Maximizing the energy storage performance of phase change thermal storage systems
Energy Technology Data Exchange (ETDEWEB)
Amin, N.A.M.; Bruno, F.; Belusko, M. [South Australia Univ., Mawson Lakes, South Australia (Australia). Inst. for Sustainable Systems and Technologies
2009-07-01
The demand for electricity in South Australia is highly influenced by the need for refrigeration and air-conditioning. An extensive literature review has been conducted on the use of phase change materials (PCMs) in thermal storage systems. PCMs use latent heat at the solid-liquid phase transition point to store thermal energy. They are considered to be useful as a thermal energy storage (TES) material because they can provide much higher energy storage densities compared to conventional sensible thermal storage materials.
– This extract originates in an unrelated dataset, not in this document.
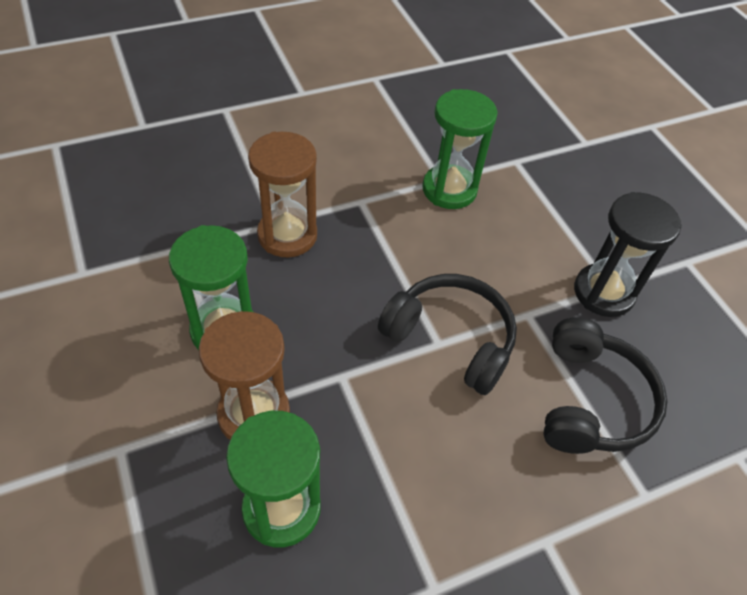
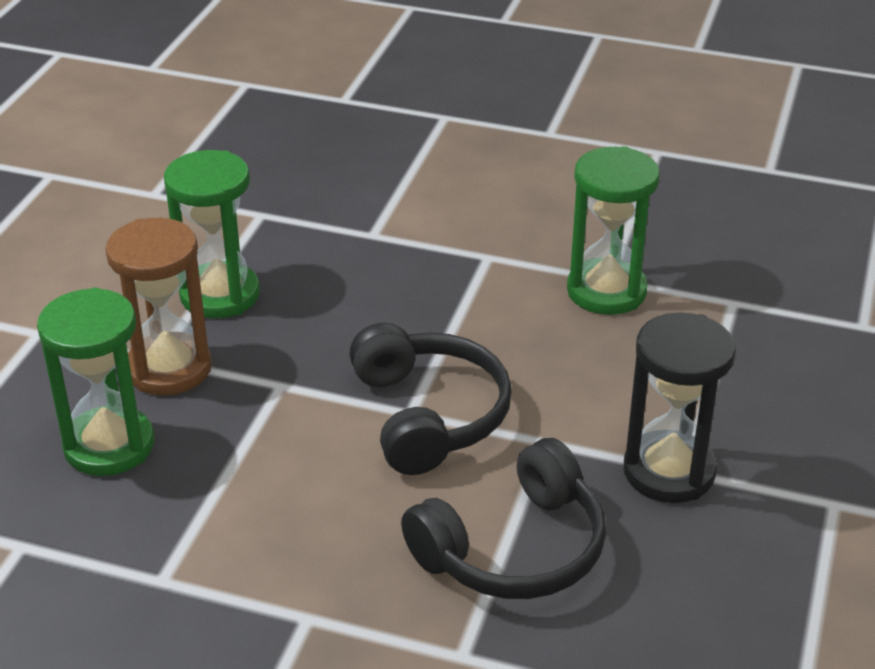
camera: 45 degrees right, 15 degrees down
brown hourglass [248,132,317,257] -> none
This paper reviewed the main disadvantages of using PCMs for energy storage, such as low heat transfer, super cooling and system design issues. Other issues with PCMs include incongruence and corrosion of heat exchanger surfaces. The authors suggested that in order to address these problems, future research should focus on maximizing heat transfer by optimizing the configuration of the encapsulation through a parametric analysis using a PCM numerical model. The effective conductivity in encapsulated PCMs in a latent heat thermal energy storage (LHTES) system can also be increased by using conductors in the encapsulation that have high thermal conductivity. 47 refs., 1 tab., 1 fig.